In response to Bush's assertions, backed by voluminous citations, that Democrats, too, looked at U.S. intelligence and declared that Iraq had weapons of mass destruction, Democrats have shifted ground, declaring either that Bush had privileged information or purposely denied Congress evidence conflicting with his assertions.
The GOP response to that has been to accuse Democrats of partisanship - of accepting Clinton administration WMD assertions as true while now challenging Bush's. Some Republicans also are producing evidence to rebut charges that Bush withheld evidence that would have disproved his WMD claims.
Regardless of whether Democrats ever file articles of impeachment, it's now almost inevitable that Bush will be Topic A in the 2006 election, much as Clinton was in the 1994 and 1998 off-year elections.
In 1994, Republicans capitalized on the collapse of Clinton's health care agenda to win a net 52 House seats and regain control of both houses of Congress for the first time in 40 years. But in 1998, even though Clinton's approval rating descended as low as 39 percent after disclosures that he lied about his affair with Monica Lewinsky, Democrats gained five House seats after Republicans forecast that they would impeach him after the election - as they did.
"We overplayed our hand," said Rep. Tom Davis (R-Va.), who later became chairman of the National Republican Congressional Committee. "The Democrats had better watch out that they don't do the same."
So far, Democrats are at the edge of overplaying their hand. They are riding a wave of popular distrust with Bush's war policy, and they're doing everything possible to boost it. This week, as Senate Minority leader Harry Reid (D-Nev.) was interpreting the Senate as having cast a "vote of no confidence" in Bush's war policy, his spokesman, Jim Manley, declared that "the contrast between Democrats and Republicans could not be clearer.

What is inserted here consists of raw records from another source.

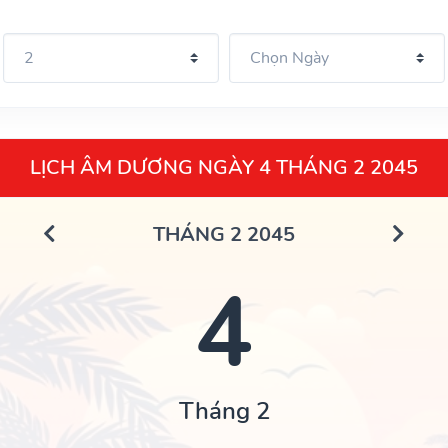
LỊCH ÂM DƯƠNG NGÀY 4 THÁNG 2 2045
THÁNG 2 2045
4
Tháng 2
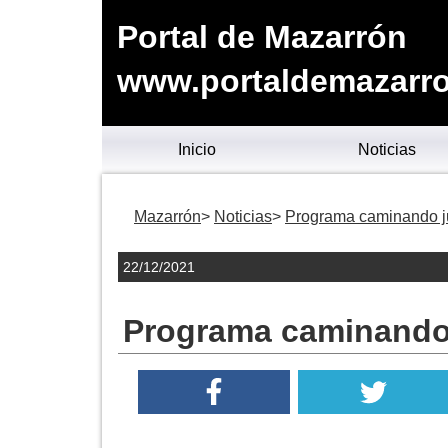
Portal de Mazarrón
www.portaldemazarro
Inicio
Noticias
Mazarrón
Noticias
Programa caminando 
22/12/2021
Programa caminando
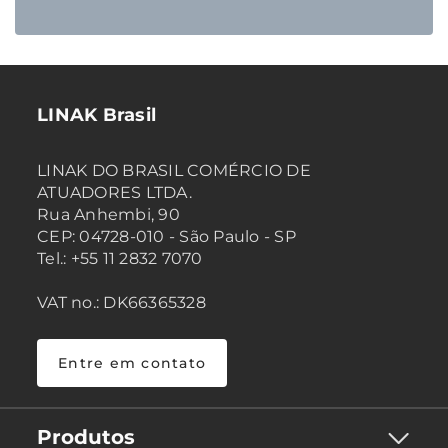
LINAK Brasil
LINAK DO BRASIL COMÉRCIO DE
ATUADORES LTDA.
Rua Anhembi, 90
CEP: 04728-010 - São Paulo - SP
Tel.: +55 11 2832 7070
VAT no.: DK66365328
Entre em contato
Produtos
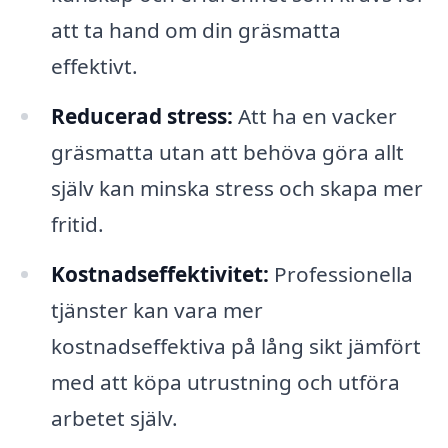
att ta hand om din gräsmatta
effektivt.
Reducerad stress:
Att ha en vacker
gräsmatta utan att behöva göra allt
själv kan minska stress och skapa mer
fritid.
Kostnadseffektivitet:
Professionella
tjänster kan vara mer
kostnadseffektiva på lång sikt jämfört
med att köpa utrustning och utföra
arbetet själv.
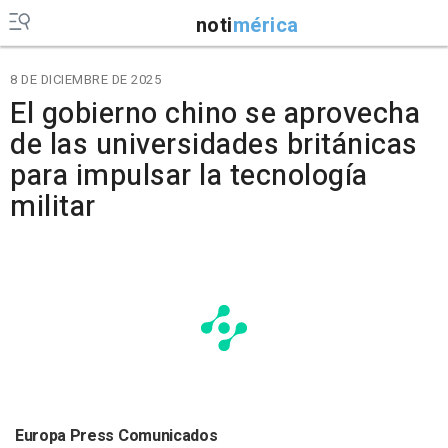
noti
mérica
8 DE DICIEMBRE DE 2025
El gobierno chino se aprovecha
de las universidades británicas
para impulsar la tecnología
militar
Europa Press Comunicados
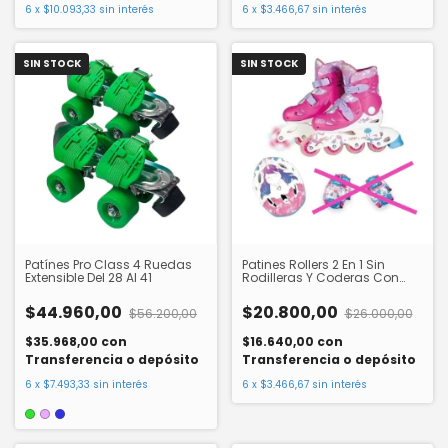
6
x
$10.093,33
sin interés
6
x
$3.466,67
sin interés
SIN STOCK
SIN STOCK
Patínes Pro Class 4 Ruedas
Patines Rollers 2 En 1 Sin
Extensible Del 28 Al 41
Rodilleras Y Coderas Con
Luces Y Protecciones Bipo
$44.960,00
$20.800,00
$56.200,00
$26.000,00
$35.968,00
con
$16.640,00
con
Transferencia o depósito
Transferencia o depósito
6
x
$7.493,33
sin interés
6
x
$3.466,67
sin interés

"On the same day that Senate Democrats outlined a path for success in Iraq, Republicans launched another round of misleading smears in order to improve their fortunes," he said. Manley told me he had heard no discussion among Democratic Senators about impeaching Bush. But the level of contempt for Bush among Democrats certainly rivals that among Republicans for Clinton. If they think they have a "smoking gun," I doubt Democrats can restrain themselves."-by Mort Kondracke in Roll Call, via RealClearPolitics. He thinks it's a bad thing. I don't. Going to war versus oral sex?? We need to impeach Cheney at the same time. Then it's Pelosi for president!!